### Work instructions:
Gather each line containing the string "procedimiento" from these entries.

### Data supplied:
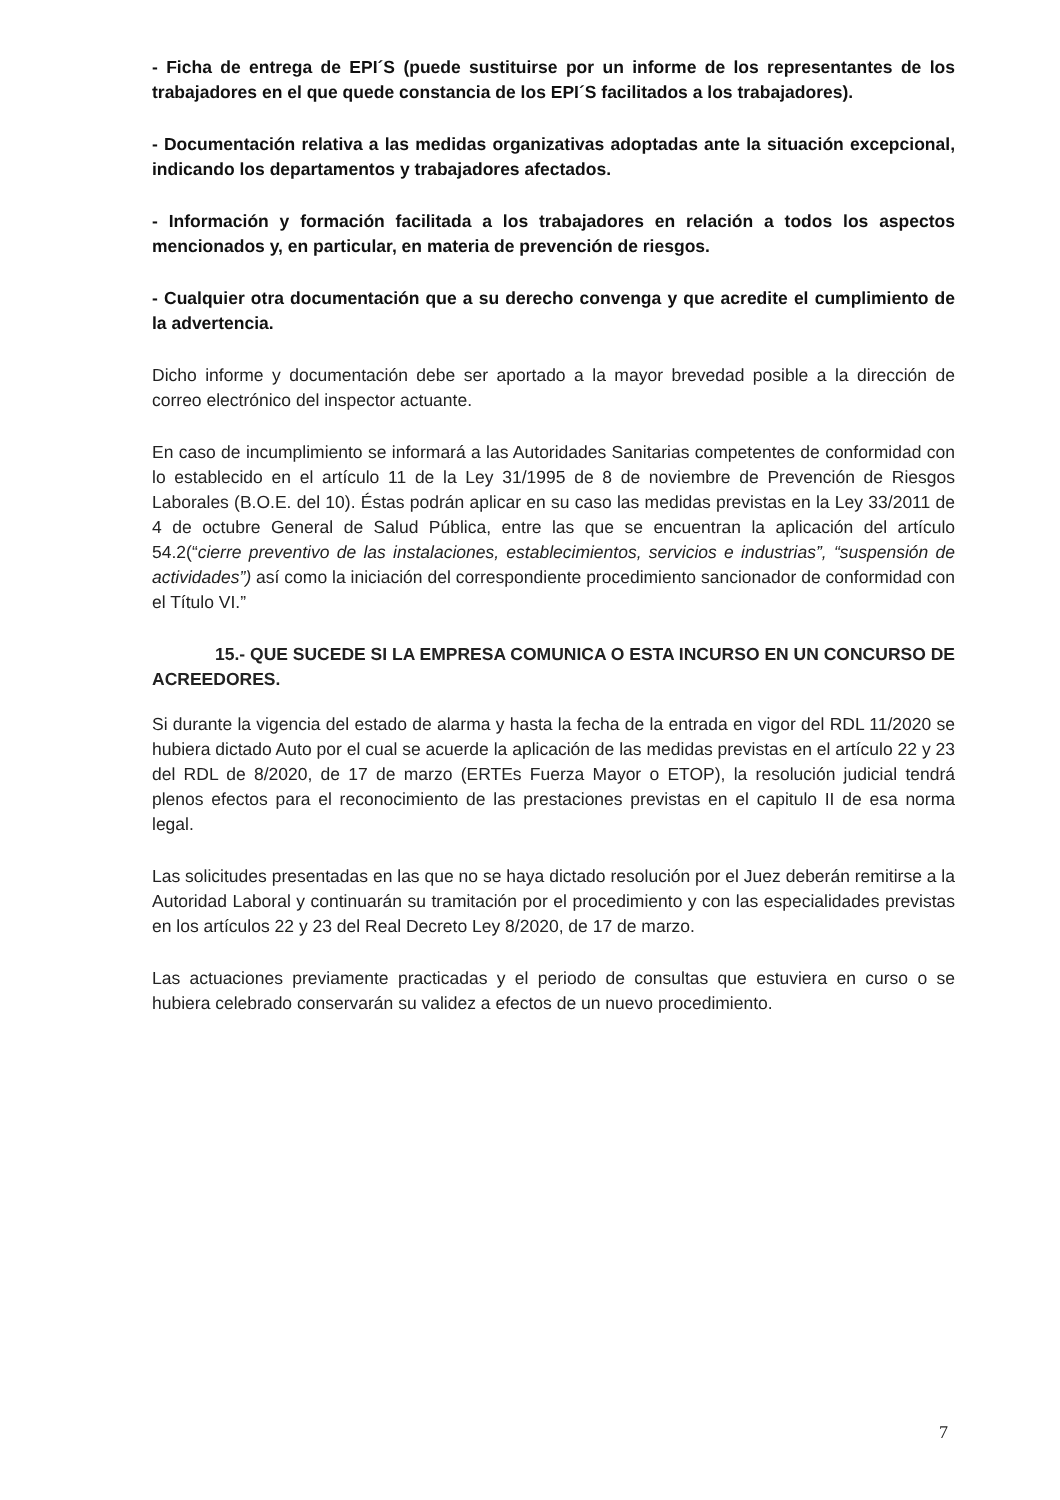- Ficha de entrega de EPI´S (puede sustituirse por un informe de los representantes de los trabajadores en el que quede constancia de los EPI´S facilitados a los trabajadores).
- Documentación relativa a las medidas organizativas adoptadas ante la situación excepcional, indicando los departamentos y trabajadores afectados.
- Información y formación facilitada a los trabajadores en relación a todos los aspectos mencionados y, en particular, en materia de prevención de riesgos.
- Cualquier otra documentación que a su derecho convenga y que acredite el cumplimiento de la advertencia.
Dicho informe y documentación debe ser aportado a la mayor brevedad posible a la dirección de correo electrónico del inspector actuante.
En caso de incumplimiento se informará a las Autoridades Sanitarias competentes de conformidad con lo establecido en el artículo 11 de la Ley 31/1995 de 8 de noviembre de Prevención de Riesgos Laborales (B.O.E. del 10). Éstas podrán aplicar en su caso las medidas previstas en la Ley 33/2011 de 4 de octubre General de Salud Pública, entre las que se encuentran la aplicación del artículo 54.2(“cierre preventivo de las instalaciones, establecimientos, servicios e industrias”, “suspensión de actividades”) así como la iniciación del correspondiente procedimiento sancionador de conformidad con el Título VI.”
15.- QUE SUCEDE SI LA EMPRESA COMUNICA O ESTA INCURSO EN UN CONCURSO DE ACREEDORES.
Si durante la vigencia del estado de alarma y hasta la fecha de la entrada en vigor del RDL 11/2020 se hubiera dictado Auto por el cual se acuerde la aplicación de las medidas previstas en el artículo 22 y 23 del RDL de 8/2020, de 17 de marzo (ERTEs Fuerza Mayor o ETOP), la resolución judicial tendrá plenos efectos para el reconocimiento de las prestaciones previstas en el capitulo II de esa norma legal.
Las solicitudes presentadas en las que no se haya dictado resolución por el Juez deberán remitirse a la Autoridad Laboral y continuarán su tramitación por el procedimiento y con las especialidades previstas en los artículos 22 y 23 del Real Decreto Ley 8/2020, de 17 de marzo.
Las actuaciones previamente practicadas y el periodo de consultas que estuviera en curso o se hubiera celebrado conservarán su validez a efectos de un nuevo procedimiento.
7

### Answer below:
En caso de incumplimiento se informará a las Autoridades Sanitarias competentes de conformidad con lo establecido en el artículo 11 de la Ley 31/1995 de 8 de noviembre de Prevención de Riesgos Laborales (B.O.E. del 10). Éstas podrán aplicar en su caso las medidas previstas en la Ley 33/2011 de 4 de octubre General de Salud Pública, entre las que se encuentran la aplicación del artículo 54.2(“cierre preventivo de las instalaciones, establecimientos, servicios e industrias”, “suspensión de actividades”) así como la iniciación del correspondiente procedimiento sancionador de conformidad con el Título VI.”
Las solicitudes presentadas en las que no se haya dictado resolución por el Juez deberán remitirse a la Autoridad Laboral y continuarán su tramitación por el procedimiento y con las especialidades previstas en los artículos 22 y 23 del Real Decreto Ley 8/2020, de 17 de marzo.
Las actuaciones previamente practicadas y el periodo de consultas que estuviera en curso o se hubiera celebrado conservarán su validez a efectos de un nuevo procedimiento.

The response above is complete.